Any updates? It has been a few months. I heard a rumor the boiler is now legally licensed and ready to fire.
Here's a link to their home page. Scroll down to the last few photo sessions. They have the drawbars installed between the engine and tender. http://2926.us/Photos/photos.php
Hoping some day we will hear again from Kevin. That personal touch helped make following this process even more interesting!

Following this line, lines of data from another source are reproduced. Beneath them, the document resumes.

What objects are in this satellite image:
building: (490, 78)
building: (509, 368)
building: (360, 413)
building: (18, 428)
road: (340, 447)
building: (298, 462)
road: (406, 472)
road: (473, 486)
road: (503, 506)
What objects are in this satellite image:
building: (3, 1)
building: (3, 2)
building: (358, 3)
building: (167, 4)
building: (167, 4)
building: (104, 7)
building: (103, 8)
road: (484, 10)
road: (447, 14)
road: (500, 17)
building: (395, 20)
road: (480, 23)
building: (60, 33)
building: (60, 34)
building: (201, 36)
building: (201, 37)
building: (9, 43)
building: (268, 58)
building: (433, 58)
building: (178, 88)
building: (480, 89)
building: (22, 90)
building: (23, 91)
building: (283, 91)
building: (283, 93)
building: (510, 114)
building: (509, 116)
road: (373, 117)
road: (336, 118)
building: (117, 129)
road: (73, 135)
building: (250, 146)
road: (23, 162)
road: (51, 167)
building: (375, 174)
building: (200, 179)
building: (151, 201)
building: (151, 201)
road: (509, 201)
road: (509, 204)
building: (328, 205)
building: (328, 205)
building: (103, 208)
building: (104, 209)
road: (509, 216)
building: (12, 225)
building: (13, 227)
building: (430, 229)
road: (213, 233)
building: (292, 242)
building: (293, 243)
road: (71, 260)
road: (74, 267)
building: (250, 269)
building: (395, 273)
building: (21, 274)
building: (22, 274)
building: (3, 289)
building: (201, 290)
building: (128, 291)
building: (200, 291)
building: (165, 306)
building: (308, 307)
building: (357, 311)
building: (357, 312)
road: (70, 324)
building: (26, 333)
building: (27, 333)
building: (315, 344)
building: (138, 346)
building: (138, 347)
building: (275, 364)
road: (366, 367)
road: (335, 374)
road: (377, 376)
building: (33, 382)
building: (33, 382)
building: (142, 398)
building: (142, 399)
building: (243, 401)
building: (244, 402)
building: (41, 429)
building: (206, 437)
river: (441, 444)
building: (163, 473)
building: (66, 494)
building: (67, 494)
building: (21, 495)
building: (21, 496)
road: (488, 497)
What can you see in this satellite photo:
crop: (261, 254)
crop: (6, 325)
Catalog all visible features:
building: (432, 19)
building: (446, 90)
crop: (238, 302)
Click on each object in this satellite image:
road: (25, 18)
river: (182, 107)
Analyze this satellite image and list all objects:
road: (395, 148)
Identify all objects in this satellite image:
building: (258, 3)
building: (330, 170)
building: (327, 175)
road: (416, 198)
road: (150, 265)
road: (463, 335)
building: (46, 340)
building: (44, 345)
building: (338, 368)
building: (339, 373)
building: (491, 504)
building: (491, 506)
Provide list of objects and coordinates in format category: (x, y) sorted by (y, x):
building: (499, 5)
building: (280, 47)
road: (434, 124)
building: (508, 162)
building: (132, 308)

"When it comes to the designs of Diesel power, however, most rail enthusiasts, and especially the photographic-minded among them, are baffled and saddened. There is nothing significant of action in the passing of the Denver Zephyr except an envoi in the form of a cloud of dust and the corpse of an occasional chicken immolated on the altar of speed, and nothing so cheers the traditionalist as the spectacle of the Super Chief being assisted up the hillsides by one of the Santa Fe's Northerns, all guts and exhibitionism and smoke, for all the world like a 1910 Pope-Hartford (automobile) trailing shamefully home behind a team of plow horses."--Lucius Beebe, High Iron: A Book of Trains Was there ever an iron horse so magnificent as the nearly 6000 horsepower, half a million pound, 120 mile per hour Santa Fe 2900 Class? I wish I had a copy of the book I read years ago which had an account of an incident in the history of the newly expanded post-war Super Chief. Three out of its four shiny new F-3 units had laid down, and the train wound up behind a Northern. I still remember the description of that 4-6-4 hauling the express, dead diesels and all, across the Kansas prairie at well over the 90 mph speed limit, with her crew laughing and hurling insults at those newfangled growlers.
Those early diesels were the worst. I remember what my great grand-dad said of the first FT's. "Those F-units". A hog head for the Santa Fe. Think about it. I can't repeat what he said here. The F stood for exactly what you think it stood for. Any questions? No. Good you got it. He said of the first FT's, we made more water stops to fill the radiators then we ever did to fill the tender. Enjoy or not what you like about railroading.